近赤外光による脳機能イメージングは、医療分野では、てんかん手術前の検査や脳損傷患者のリハビリテーションにおける機能回復の評価、抑うつなどの精神疾患の鑑別診断補助などに利用されています。また、新生児や幼児を対象とした認知発達、ブレインマシンインタフェース、社会や他者とのコミュニケーションにおける脳活動など、脳機能に関係する広い分野の研究に応用されています。

図2 近赤外光による脳機能イメージング

X線は、身体内部の構造を正確にイメージングできますが、脳活動による局所的な血液量変化のような機能に関する情報を測定することはできません。一方、近赤外光は生体組織で強い散乱を受けるため、X線の様に生体組織内を直進することはできません。したがって、近赤外光による脳機能イメージングは、霧の中で物を見ることに相当し、図2に示した画像における脳活動部位は、実際に脳が活動した領域よりも広がってしまっています。

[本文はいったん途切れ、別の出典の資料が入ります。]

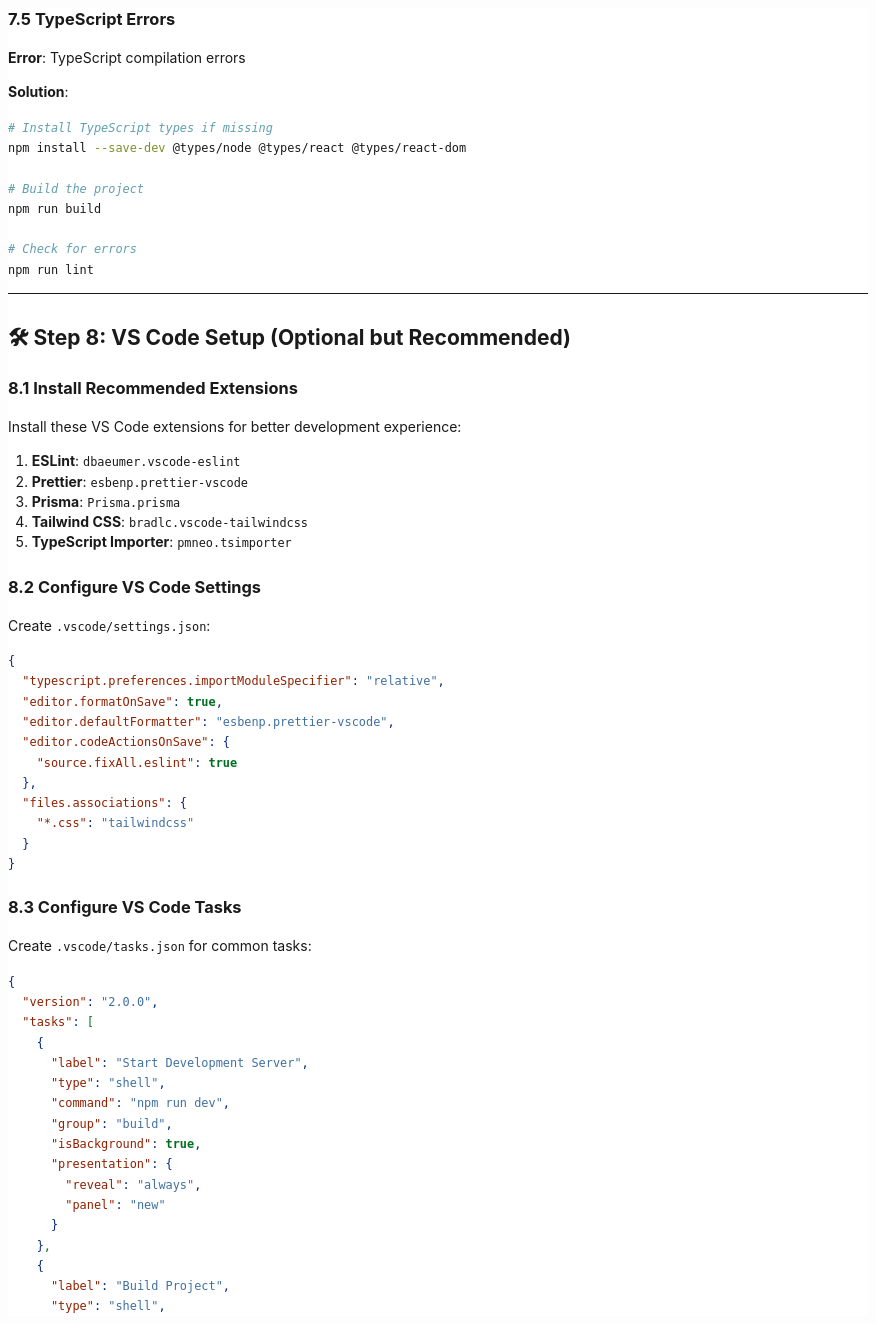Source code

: ### 7.5 TypeScript Errors
**Error**: TypeScript compilation errors

**Solution**:
```bash
# Install TypeScript types if missing
npm install --save-dev @types/node @types/react @types/react-dom

# Build the project
npm run build

# Check for errors
npm run lint
```

---

## 🛠️ Step 8: VS Code Setup (Optional but Recommended)

### 8.1 Install Recommended Extensions
Install these VS Code extensions for better development experience:

1. **ESLint**: `dbaeumer.vscode-eslint`
2. **Prettier**: `esbenp.prettier-vscode`
3. **Prisma**: `Prisma.prisma`
4. **Tailwind CSS**: `bradlc.vscode-tailwindcss`
5. **TypeScript Importer**: `pmneo.tsimporter`

### 8.2 Configure VS Code Settings
Create `.vscode/settings.json`:
```json
{
  "typescript.preferences.importModuleSpecifier": "relative",
  "editor.formatOnSave": true,
  "editor.defaultFormatter": "esbenp.prettier-vscode",
  "editor.codeActionsOnSave": {
    "source.fixAll.eslint": true
  },
  "files.associations": {
    "*.css": "tailwindcss"
  }
}
```

### 8.3 Configure VS Code Tasks
Create `.vscode/tasks.json` for common tasks:
```json
{
  "version": "2.0.0",
  "tasks": [
    {
      "label": "Start Development Server",
      "type": "shell",
      "command": "npm run dev",
      "group": "build",
      "isBackground": true,
      "presentation": {
        "reveal": "always",
        "panel": "new"
      }
    },
    {
      "label": "Build Project",
      "type": "shell",
```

このことを解決するためには、頭表に装着したファイバープローブで照射・受光した近赤外光が脳組織のどのような範囲を伝播しているかという情報を用いて画像を再構成する必要があります。しかし、頭部組織内の光伝播を実測することはできません。そこで、図3(a)に示すように、頭部の解剖学的な構造を忠実に模擬したモデルをコンピュータ上で作成し、近赤外光の伝播をシミュレーションすることで推定する研究をおこなっています。シミュレーションの結果から、近赤外光が散乱されることにより脳組織の広い範囲を伝播していることが明らかになっています。また、脳組織中の光伝播は頭皮や頭蓋骨などの厚さなどにも影響を受けるため、正確なモデルを作成して精度の高い光伝播解析を行うことが重要となります。頭部モデルを用いた光伝播シミュレーションに基づいた画像再構成を行うことで、図3(b)に示すように、脳組織の構造画像上に正確に脳機能画像を得ることが可能になります。